On August 14, 2013, in what came to be known as the Rabaa massacre, Egyptian security forces stormed Muslim Brotherhood-led sit-ins at public squares in Cairo and Giza, killing hundreds of people protesting the ouster of Mohamed Morsi, the Brotherhood’s leader and Egypt’s first elected president. The death toll, which Human Rights Watch later placed at over 800 civilians, shocked the international community, but the bloodshed didn’t surprise the Brotherhood.
Indeed, from the moment of Morsi’s July 3 overthrow, the Brotherhood’s leaders understood that they were in a kill-or-be-killed struggle with the new military-backed government. Only five days after the coup, security forces opened fire at a rally for Morsi supporters, killing at least 51 and injuring hundreds more. But the Brotherhood’s leaders believed that their notoriously hierarchical organization, whose motto includes the phrase “death for the sake of Allah is the highest of our aspirations,” possessed the manpower to outlast any assault. “If they want to disperse the [Cairo] sit-in, they’ll have to kill 100,000 protesters,” Brotherhood spokesman Gehad el-Haddad told journalist Maged Atef two weeks before the massacre. “And they can’t do it [because] we’re willing to offer one hundred thousand martyrs.”

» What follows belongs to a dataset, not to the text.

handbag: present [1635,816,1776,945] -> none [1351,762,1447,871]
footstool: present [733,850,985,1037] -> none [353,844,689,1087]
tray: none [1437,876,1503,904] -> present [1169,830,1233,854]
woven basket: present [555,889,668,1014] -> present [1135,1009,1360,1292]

Of the many strategic misjudgments that the Brotherhood made during Egypt’s short-lived “Arab Spring,” the Brotherhood’s belief that it could out-mobilize the regime’s repression, was its costliest. The Rabaa massacre and the arrests of Brotherhood leaders that followed decapitated the group nationally and also within Egypt’s provinces, rendering it ineffective on the ground. Within months, an organization that had won a series of elections and referenda during the previous two-and-a-half years was barely visible throughout much of the country. Four years later, the Brotherhood is a deeply divided organization, and its leaders’ pre-massacre decision-making is at the center of that rift.